Regulation of the atrial muscarinic k+ channel activity by a
cytosolic protein via g protein-independent pathways.
Hong, Seong-Geun, Apisate Pleumsamran, and Donghee Kim.
Department of Physiology and Biophysics, Chicago Medical School,
3333 Green Bay Road, North Chicago, IL 60064.
APStracts 2:0374H, 1995.
Rapid desensitization of the muscarinic K+ current (KACh current) is
observed in cell-attached patches with 10 mM ACh in the pipette. When
inside-out patches were formed within 1 s after formation of cell
-attached patches, and GTP applied to the cytoplasmic side of the
membrane, desensitization was not observed, indicating that a
cytosolic factor mediated the desensitization. Applying the atrial
cytosolic extract directly to the cytoplasmic side of such inside-out
patches elicited a rapid desensitization of the KACh current. ATP (1
-4 mM) reversed this effect of the cytosol and reverted the KACh
channel to the undesensitized state. These effects of ATP and cytosol
on the KACh channel could occur in the absence of GTP or in the
presence of 100 mM GTPgS, indicating that G protein was not involved.
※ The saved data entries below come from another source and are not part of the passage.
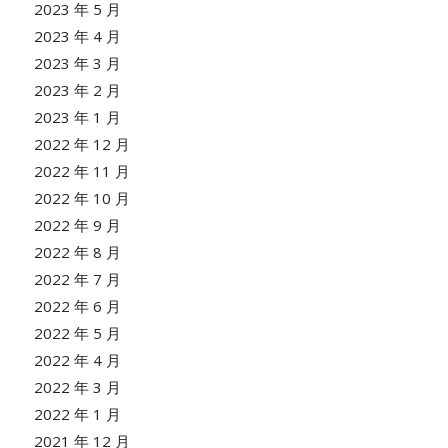
2023 年 5 月
2023 年 4 月
2023 年 3 月
2023 年 2 月
2023 年 1 月
2022 年 12 月
2022 年 11 月
2022 年 10 月
2022 年 9 月
2022 年 8 月
2022 年 7 月
2022 年 6 月
2022 年 5 月
2022 年 4 月
2022 年 3 月
2022 年 1 月
2021 年 12 月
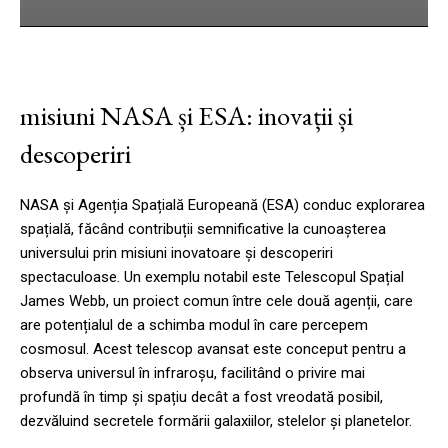
misiuni NASA și ESA: inovații și
descoperiri
NASA și Agenția Spațială Europeană (ESA) conduc explorarea
spațială, făcând contribuții semnificative la cunoașterea
universului prin misiuni inovatoare și descoperiri
spectaculoase. Un exemplu notabil este Telescopul Spațial
James Webb, un proiect comun între cele două agenții, care
are potențialul de a schimba modul în care percepem
cosmosul. Acest telescop avansat este conceput pentru a
observa universul în infraroșu, facilitând o privire mai
profundă în timp și spațiu decât a fost vreodată posibil,
dezvăluind secretele formării galaxiilor, stelelor și planetelor.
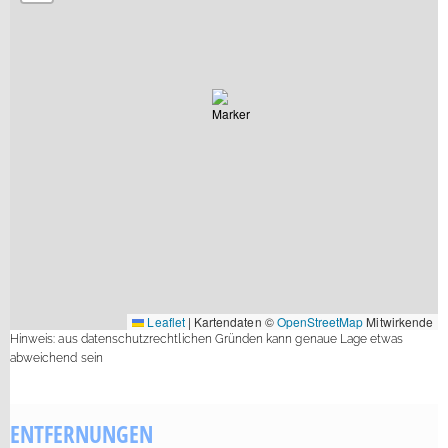
Leaflet
|
Kartendaten ©
OpenStreetMap
Mitwirkende
Hinweis: aus datenschutzrechtlichen Gründen kann genaue Lage etwas
abweichend sein
ENTFERNUNGEN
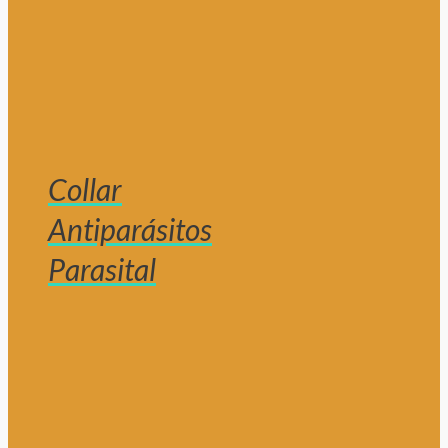
Collar
Antiparásitos
Parasital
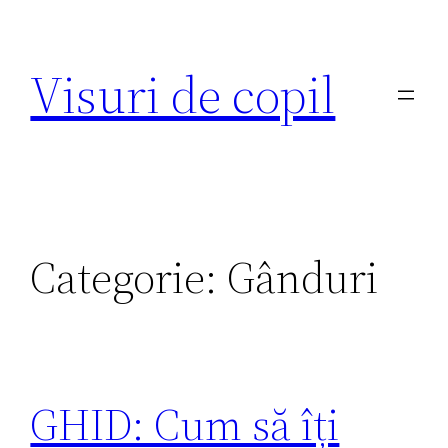
Sari
la
Visuri de copil
conținut
Categorie:
Gânduri
GHID: Cum să îți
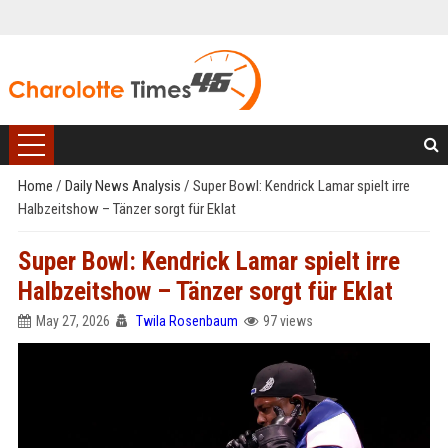
Home
/
Daily News Analysis
/
Super Bowl: Kendrick Lamar spielt irre
Halbzeitshow – Tänzer sorgt für Eklat
Super Bowl: Kendrick Lamar spielt irre
Halbzeitshow – Tänzer sorgt für Eklat
May 27, 2026
Twila Rosenbaum
97 views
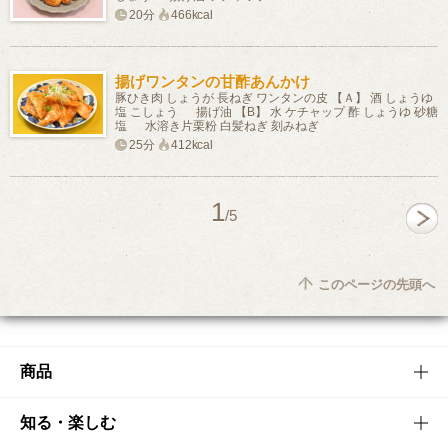
20分
466kcal
揚げワンタンの甘酢あんかけ
豚ひき肉 しょうが 長ねぎ ワンタンの皮 【Ａ】 酒 しょうゆ
塩 こしょう 揚げ油 【B】 水 ケチャップ 酢 しょうゆ 砂糖
塩 水溶き片栗粉 白髪ねぎ 刻みねぎ
25分
412kcal
1
/5
このページの先頭へ
商品
商品TOP
知る・楽しむ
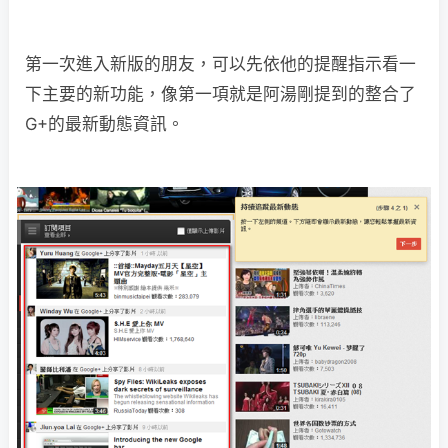
第一次進入新版的朋友，可以先依他的提醒指示看一
下主要的新功能，像第一項就是阿湯剛提到的整合了
G+的最新動態資訊。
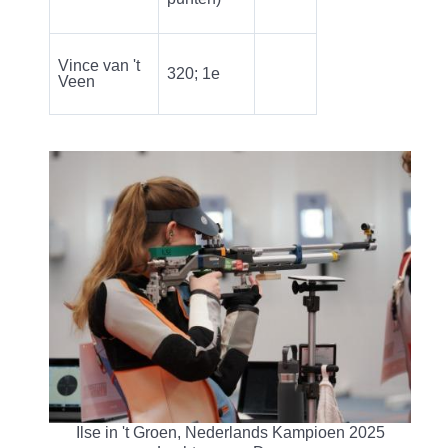
Vince van 't
320; 1e
Veen
Ilse in 't Groen, Nederlands Kampioen 2025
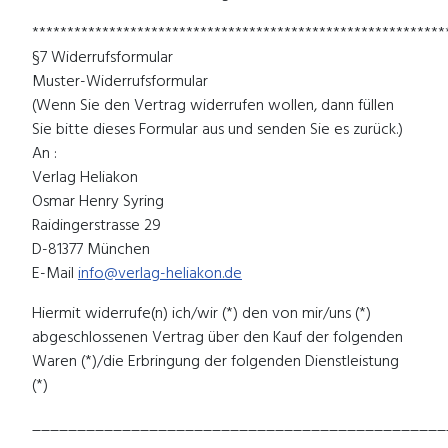
***********************************************************
§7 Widerrufsformular
Muster-Widerrufsformular
(Wenn Sie den Vertrag widerrufen wollen, dann füllen
Sie bitte dieses Formular aus und senden Sie es zurück.)
An :
Verlag Heliakon
Osmar Henry Syring
Raidingerstrasse 29
D-81377 München
E-Mail
info@verlag-heliakon.de
Hiermit widerrufe(n) ich/wir (*) den von mir/uns (*)
abgeschlossenen Vertrag über den Kauf der folgenden
Waren (*)/die Erbringung der folgenden Dienstleistung
(*)
______________________________________________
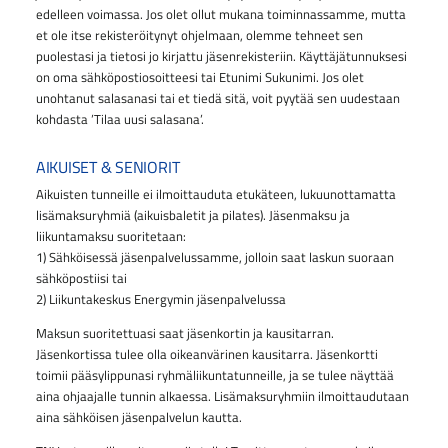
edelleen voimassa. Jos olet ollut mukana toiminnassamme, mutta
et ole itse rekisteröitynyt ohjelmaan, olemme tehneet sen
puolestasi ja tietosi jo kirjattu jäsenrekisteriin. Käyttäjätunnuksesi
on oma sähköpostiosoitteesi tai Etunimi Sukunimi. Jos olet
unohtanut salasanasi tai et tiedä sitä, voit pyytää sen uudestaan
kohdasta ’Tilaa uusi salasana’.
AIKUISET & SENIORIT
Aikuisten tunneille ei ilmoittauduta etukäteen, lukuunottamatta
lisämaksuryhmiä (aikuisbaletit ja pilates). Jäsenmaksu ja
liikuntamaksu suoritetaan:
1) Sähköisessä jäsenpalvelussamme, jolloin saat laskun suoraan
sähköpostiisi tai
2) Liikuntakeskus Energymin jäsenpalvelussa
Maksun suoritettuasi saat jäsenkortin ja kausitarran.
Jäsenkortissa tulee olla oikeanvärinen kausitarra. Jäsenkortti
toimii pääsylippunasi ryhmäliikuntatunneille, ja se tulee näyttää
aina ohjaajalle tunnin alkaessa. Lisämaksuryhmiin ilmoittaudutaan
aina sähköisen jäsenpalvelun kautta.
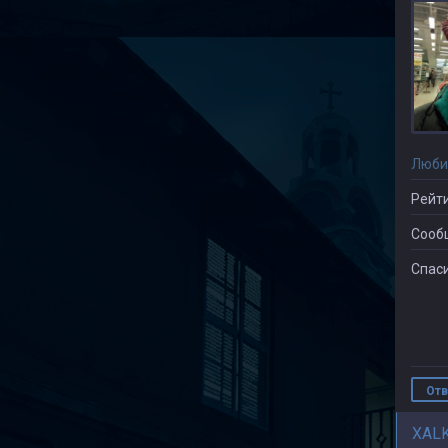
Люби
Рейти
Сооб
Спаси
Отв
XAL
Treatment of the cytosol with proteases (trypsin, chymotrypsin,
bacterial protease) or heat-denaturation abolished the effect of the
cytosol on the KACh channel kinetics, indicating that the cytosolic
factor was a protein. Functional assay of the fractions collected
from gel filtration column indicated that the molecular weight of the
native protein was 95-130 kdaltons. We conclude that a large
cytosolic protein mediates the rapid desensitization of the KACh
channel current via a G protein-independent pathway.
Received 17 January 1995; accepted in final form 21 July 1995.
APS Manuscript Number H36-5.
Article publication pending Am. J. Physiol. (Heart Circ. Physiology).
ISSN 1080-4757 Copyright 1995 The American Physiological Society.
Published in APStracts on 15 September 1995.